NEW rules on how police officers at every level should behave have been introduced in North Yorkshire and Humberside.

The Code of Ethics was worked up by the College of Policing to set out the standards of behaviour the public can expect from all officers and police staff in every role across the country including North Yorkshire and Humberside.

To help members of the public understand the code, a set of 12 ethical dilemmas faced daily by police were presented to more than 2,000 people, and their answers recorded.

More than two-thirds of respondents, 68 per cent, said they would not want to be in the position of a police officer or staff member when making those decisions and 40 per cent said the challenges police face were harder than they previously thought.

Chief Constable of North Yorkshire Police, Dave Jones, said: "The public rightly expect the highest standards of behaviour from the professionals tasked with keeping them safe, often when they are at their most vulnerable. The code will benefit members of the public as it documents the standards of behaviour that they should expect from everyone who they come into contact with at North Yorkshire Police.

"Policing is a difficult but rewarding job. Every day we have to make decisions that affect people’s lives, often under extreme pressure. The code is designed to assist this decision making and will also empower our officers and staff to challenge any unethical behaviour they witness."
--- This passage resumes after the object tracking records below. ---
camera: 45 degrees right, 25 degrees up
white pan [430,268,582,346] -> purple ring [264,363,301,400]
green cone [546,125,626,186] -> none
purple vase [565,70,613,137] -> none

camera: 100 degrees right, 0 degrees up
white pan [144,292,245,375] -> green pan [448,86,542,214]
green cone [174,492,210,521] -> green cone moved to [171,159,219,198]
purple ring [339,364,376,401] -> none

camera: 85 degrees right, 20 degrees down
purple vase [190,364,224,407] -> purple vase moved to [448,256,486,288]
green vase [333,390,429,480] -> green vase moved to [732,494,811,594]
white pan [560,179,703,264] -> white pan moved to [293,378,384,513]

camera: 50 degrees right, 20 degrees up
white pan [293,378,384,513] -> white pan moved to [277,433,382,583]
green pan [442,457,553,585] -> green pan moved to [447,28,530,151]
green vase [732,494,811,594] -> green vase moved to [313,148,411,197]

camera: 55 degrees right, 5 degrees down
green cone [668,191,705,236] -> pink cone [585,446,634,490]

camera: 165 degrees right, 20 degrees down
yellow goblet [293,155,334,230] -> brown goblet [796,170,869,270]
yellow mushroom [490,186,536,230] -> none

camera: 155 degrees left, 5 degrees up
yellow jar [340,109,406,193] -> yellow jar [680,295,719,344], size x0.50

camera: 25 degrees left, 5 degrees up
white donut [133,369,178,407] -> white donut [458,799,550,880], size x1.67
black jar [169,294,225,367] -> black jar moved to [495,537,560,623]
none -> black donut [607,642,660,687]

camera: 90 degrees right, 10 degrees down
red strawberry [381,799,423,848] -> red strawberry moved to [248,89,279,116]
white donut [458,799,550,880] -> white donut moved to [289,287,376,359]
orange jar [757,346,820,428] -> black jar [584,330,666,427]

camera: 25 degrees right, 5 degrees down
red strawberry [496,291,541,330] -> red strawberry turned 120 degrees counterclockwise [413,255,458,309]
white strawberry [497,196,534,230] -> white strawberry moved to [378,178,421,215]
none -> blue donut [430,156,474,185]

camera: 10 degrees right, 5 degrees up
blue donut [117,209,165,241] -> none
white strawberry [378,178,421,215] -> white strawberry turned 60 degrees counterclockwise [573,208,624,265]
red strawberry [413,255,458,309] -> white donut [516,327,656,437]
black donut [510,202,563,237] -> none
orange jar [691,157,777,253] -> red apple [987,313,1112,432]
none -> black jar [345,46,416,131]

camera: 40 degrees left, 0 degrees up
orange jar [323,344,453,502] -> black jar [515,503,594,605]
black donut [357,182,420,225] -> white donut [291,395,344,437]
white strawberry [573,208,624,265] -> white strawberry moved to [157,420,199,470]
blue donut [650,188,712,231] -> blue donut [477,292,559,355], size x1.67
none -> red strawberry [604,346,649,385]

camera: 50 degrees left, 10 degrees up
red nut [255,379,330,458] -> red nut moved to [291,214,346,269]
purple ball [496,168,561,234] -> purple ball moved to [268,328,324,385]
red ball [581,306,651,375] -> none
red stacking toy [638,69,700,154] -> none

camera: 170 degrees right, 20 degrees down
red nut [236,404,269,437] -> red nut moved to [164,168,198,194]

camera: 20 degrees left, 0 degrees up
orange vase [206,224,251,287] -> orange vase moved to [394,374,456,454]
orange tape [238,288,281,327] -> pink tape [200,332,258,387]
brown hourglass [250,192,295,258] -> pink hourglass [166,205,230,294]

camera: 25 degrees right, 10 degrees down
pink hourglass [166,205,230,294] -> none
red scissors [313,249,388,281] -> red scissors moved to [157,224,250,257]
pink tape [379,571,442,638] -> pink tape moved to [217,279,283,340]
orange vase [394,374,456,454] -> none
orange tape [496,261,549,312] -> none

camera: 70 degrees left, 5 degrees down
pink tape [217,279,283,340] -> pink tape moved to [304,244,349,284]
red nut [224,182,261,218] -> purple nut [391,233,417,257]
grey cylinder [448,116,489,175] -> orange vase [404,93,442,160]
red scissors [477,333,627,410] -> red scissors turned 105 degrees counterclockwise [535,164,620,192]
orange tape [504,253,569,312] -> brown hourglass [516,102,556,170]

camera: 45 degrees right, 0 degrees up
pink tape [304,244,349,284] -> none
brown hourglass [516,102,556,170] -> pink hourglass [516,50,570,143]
The public survey showed there was not always a clear solution to the dilemma, and most respondents did not always find it easy to decide what to do.

The new code ties together policing principles, fairness, honesty, integrity and objectivity, along with standards of professional behaviour and challenging and reporting improper conduct.

College of Policing chief executive Chief Constable Alex Marshall said: “The vast majority of people who work in policing are hardworking, honest people who want to serve their communities. The Code of Ethics clearly defines the expectations of standards and behaviour for everyone in policing and brings policing into line with other trusted professions that have such codes, like those in medicine and law.”

Julia Mulligan, Police and Crime Commissioner for North Yorkshire, said the code supported police to do their job well.

She said: “It is therefore an important new tool, which I welcome. I will be taking a good look at how it is implemented, as it needs to be embedded in the culture of North Yorkshire Police”.